Od naczelnej – lipiec 2015
Wierzę, że trzymacie Państwo, Drodzy Czytelnicy, bardzo ważny numer Miasta Ł. Taki, w którym nasi dziennikarze wypowiadają się w imieniu wielu niezadowolonych i rozgoryczonych mieszkańców i mieszkanek. W Łodzi trwa Wielki Remont. Właściwie w każdym rejonie naszego miasta prowadzone są jakieś prace. A to przebudowujemy drogi, a to malujemy kamienice, powstają nowe przystanki, dworce, kolej aglomeracyjna, tunele i wiadukty. I wydawałoby się, że miasto rośnie w siłę i potęgę – i wszyscy powinniśmy być szczęśliwi. Bo jak już skończy się ta wielka budowa, to tylko będzie lepiej, a wszyscy staniemy się piękni, młodzi i bogaci. Budzą się jednak w nas, łodzianach i łodziankach, wątpliwości. Bo rodzi się pytanie: czy to nasze miasto będzie przyjazne i przytulne, czy nam się tak zwyczajnie po ludzku będzie chciało w nim mieszkać. Czy nie za dużo energii wkładamy w infrastrukturę drogową, czy nie za wielkie te budowle i przystanki przesiadkowe? Czy nie za mało ścieżek rowerowych, chodników, trawników, podwórców i kwiatów? No i przede wszystkim, czy nie za dużo drzew tracimy planując te wszystkie wielkie inwestycje?
Łódź jest w moim odczuciu miastem szczególnym – dużym i jednocześnie małym. Nie mamy zbyt wielu drapaczy chmur, szklanych wieżowców, zimnych, ogromnych biurowców. Może być przyjazna, nie musi przytłaczać. I to jest jej atut. Ale tylko jeśli zostanie zachowana równowaga między inwestycjami i dbaniem o zieleń, miejsca wypoczynku, estetykę, wygodę – będzie nam się tutaj żyło dobrze i wygodnie.

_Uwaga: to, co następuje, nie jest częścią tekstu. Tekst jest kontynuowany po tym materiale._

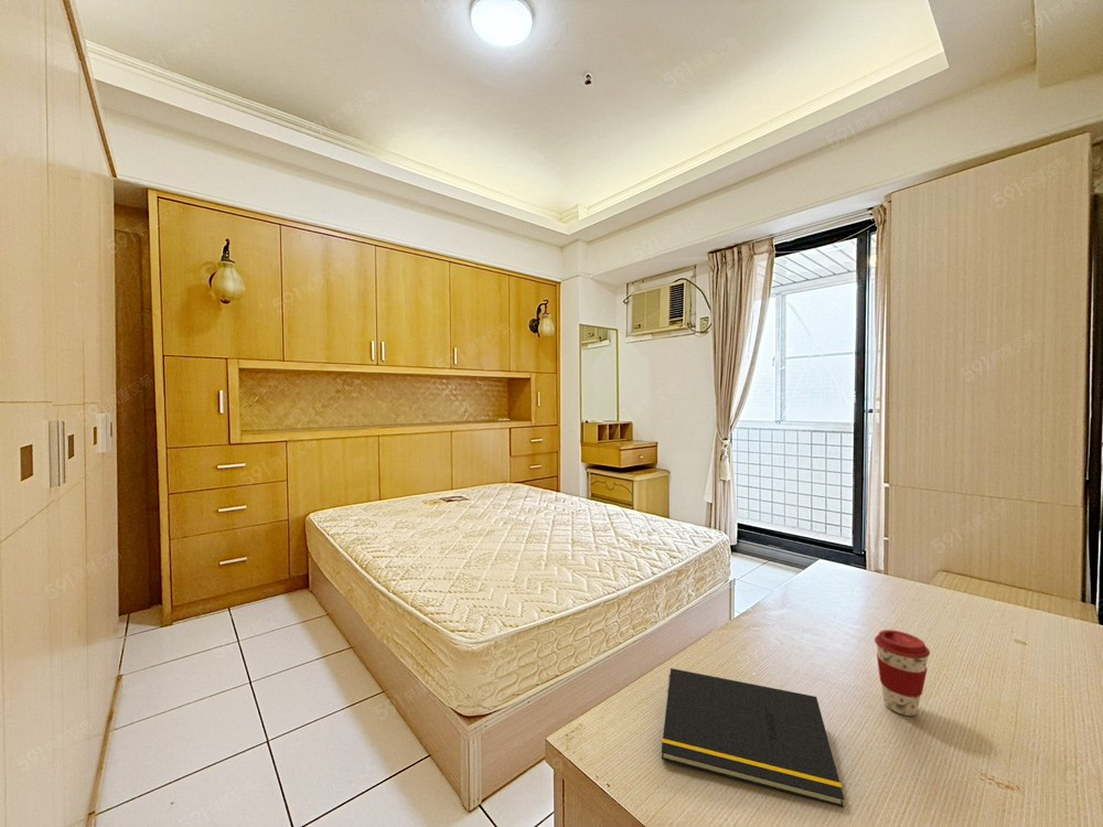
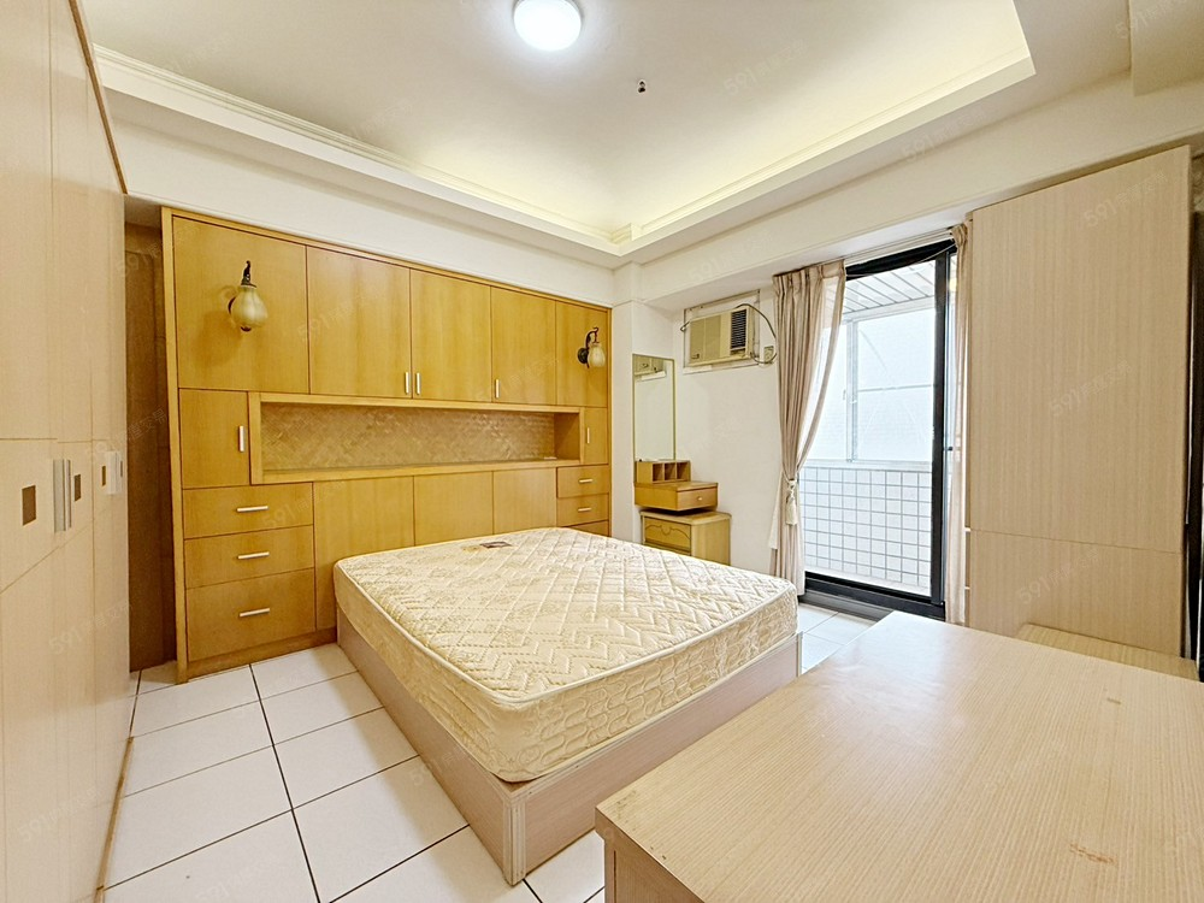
- coffee cup [874,629,931,717]
- notepad [661,667,845,808]
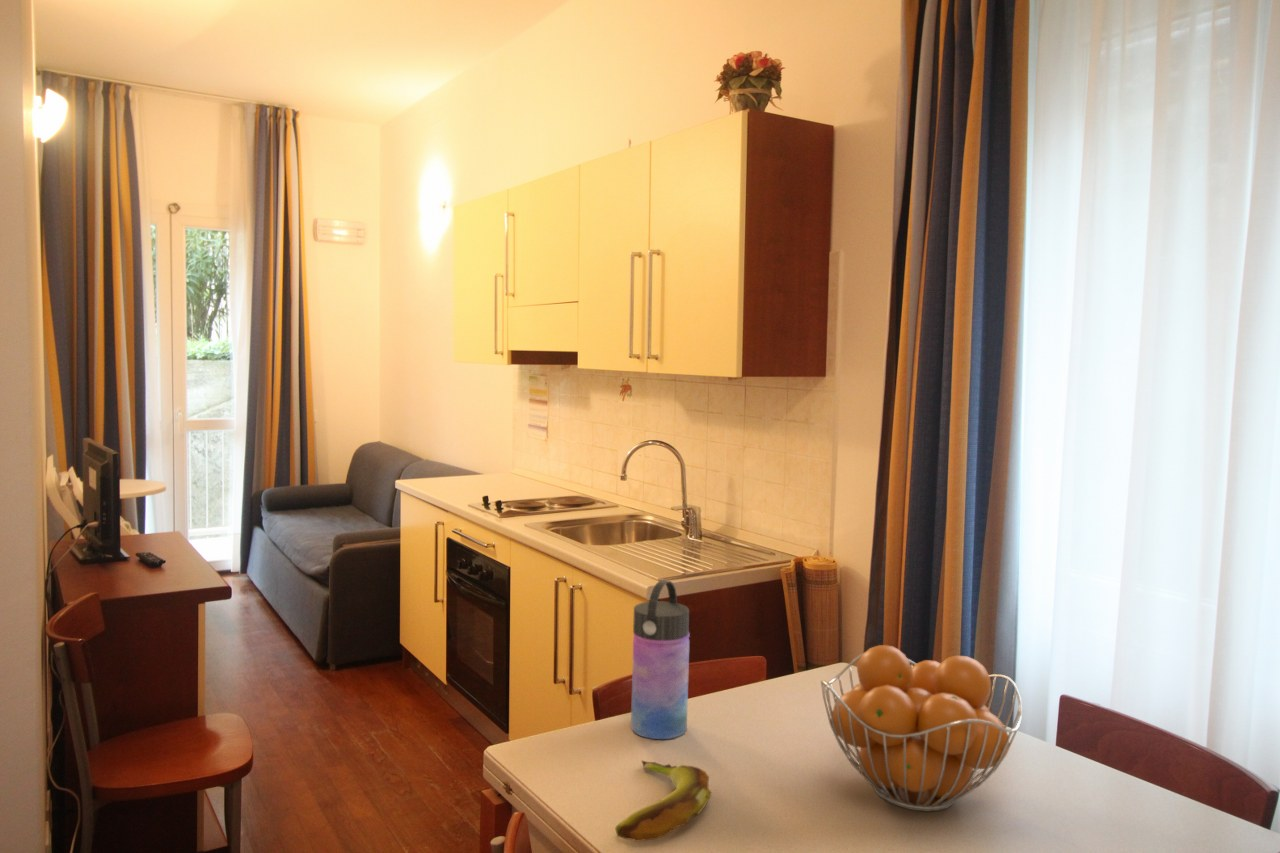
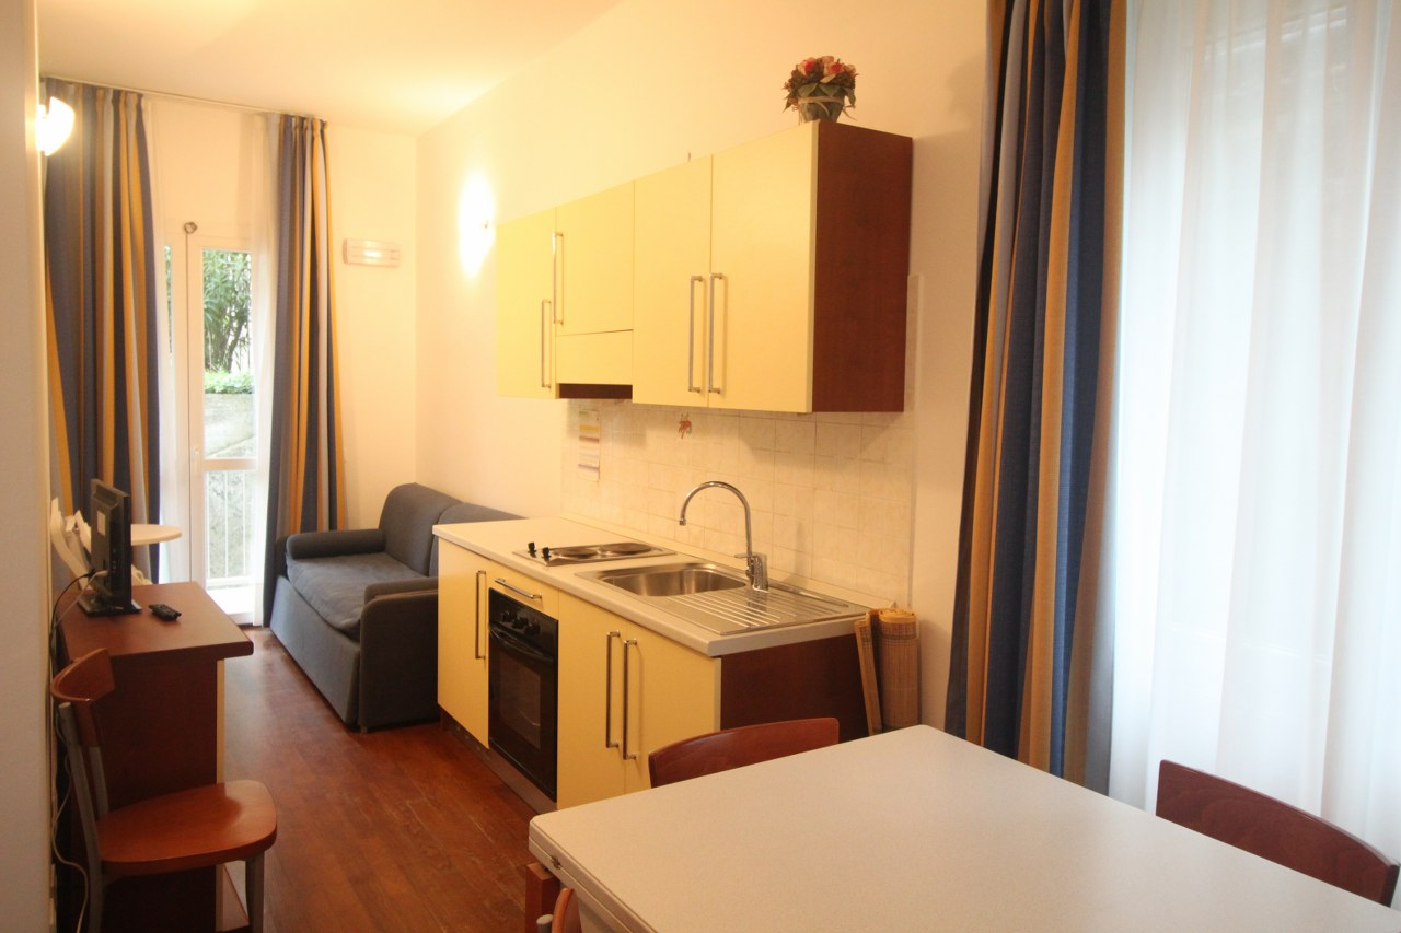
- water bottle [630,579,691,740]
- banana [614,759,712,842]
- fruit basket [820,644,1023,812]
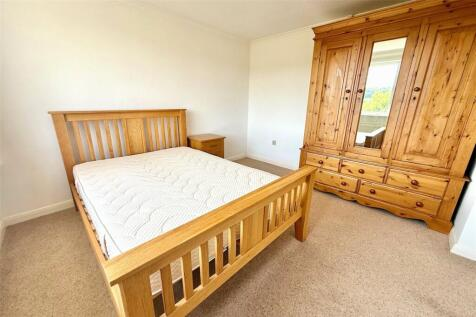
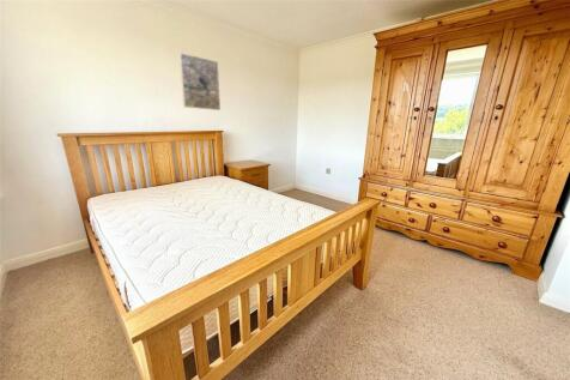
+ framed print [178,52,222,111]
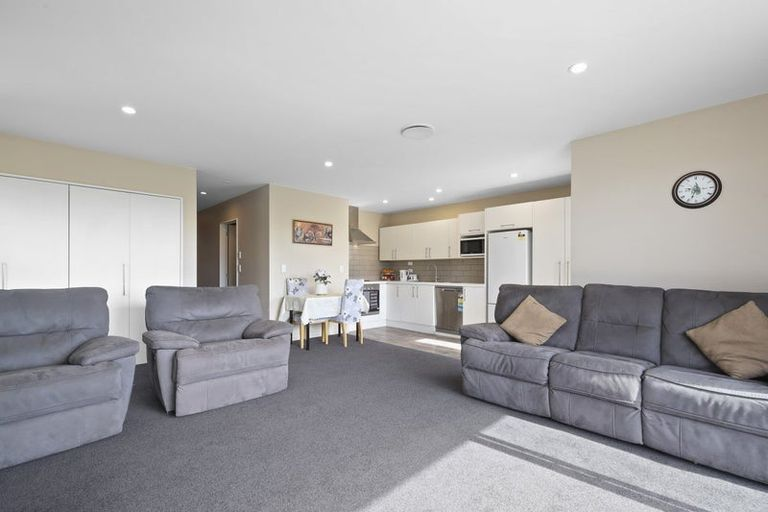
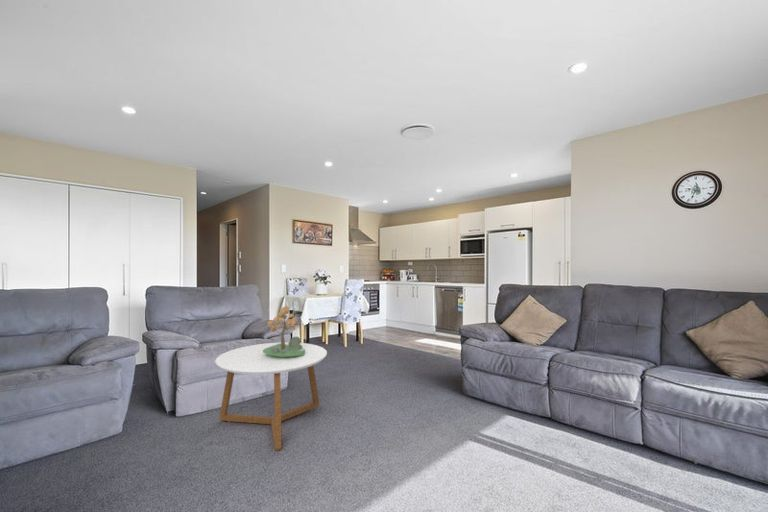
+ coffee table [214,341,328,452]
+ small tree [263,305,305,357]
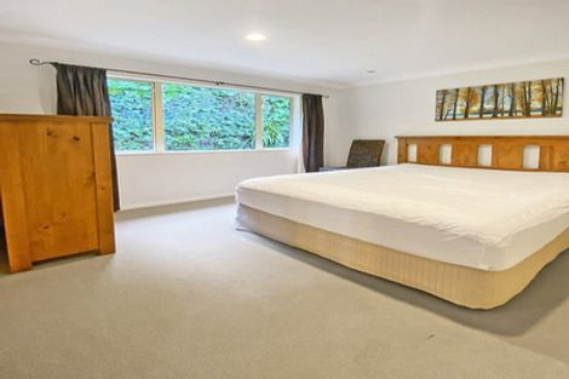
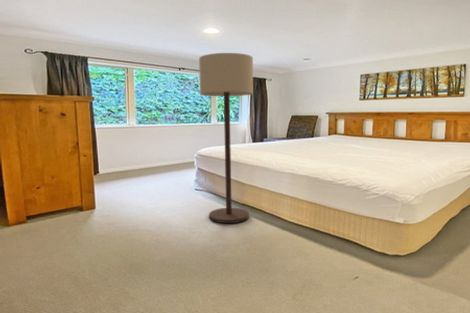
+ floor lamp [198,52,254,224]
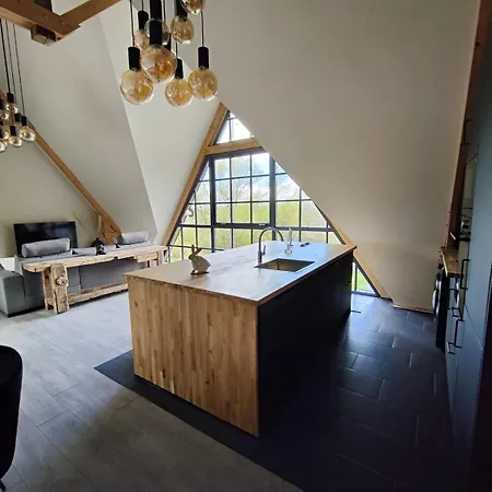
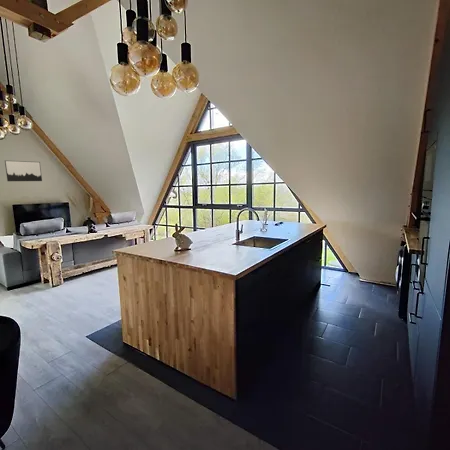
+ wall art [4,160,43,182]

W tym numerze Miasta Ł apelujemy do władz o pochylenie się nad zielenią. Jednocześnie prosimy mieszkańców o głos w tej sprawie i opowiadanie się za miastem pełnym drzew, krzewów i kwiatów. Zachęcamy wszystkich do zmiany myślenia. Dobrze, jak w mieście przenika się nowoczesność z historią, krajobraz industrialny z pnączem, parkiem i trawnikiem. Dobrze, jak jest gdzie usiąść; dobrze, jak śpiewają ptaki. Miło jest mieć gdzie pójść na spacer. Ten numer Miasta Ł to również apel o sprawiedliwość ekologiczną. Zależy nam na tym, aby wszyscy mieszkańcy i mieszkanki Łodzi mogli korzystać ze środowiska naturalnego, trawników, parków. Nie tylko Ci, których stać na domek na obrzeżach miasta. Za degradację środowiska płacimy wszyscy, przede wszystkim pogarszającym się stanem zdrowia naszego społeczeństwa (alergie, astma, otyłość). Degradacja środowiska naturalnego powoduje degradację społeczną. Dlatego zachęcamy Państwa – Drodzy Czytelnicy – do zastanowienia się, w jaki sposób możecie uczynić swoja okolicę bardziej przyjazną, ładniejszą i bardziej zieloną. Włączmy się do kampanii na rzecz miasta, które nie tylko będzie wygodne i nowoczesne, ale w którym będzie można oddychać pełną piersią.
To, co mnie zawsze uderza, kiedy wyjeżdżam zagranicę, to ludzie siedzący na trawnikach, jedzący tam posiłki, pijący kawę i toczący rozmowy. To jest coś, czego brakuje mi w Łodzi. Zielonych miejsc, nawet w centrum, gdzie można po prostu usiąść na trawie i pomyśleć o kolejnym wstępniaku do Miasta Ł.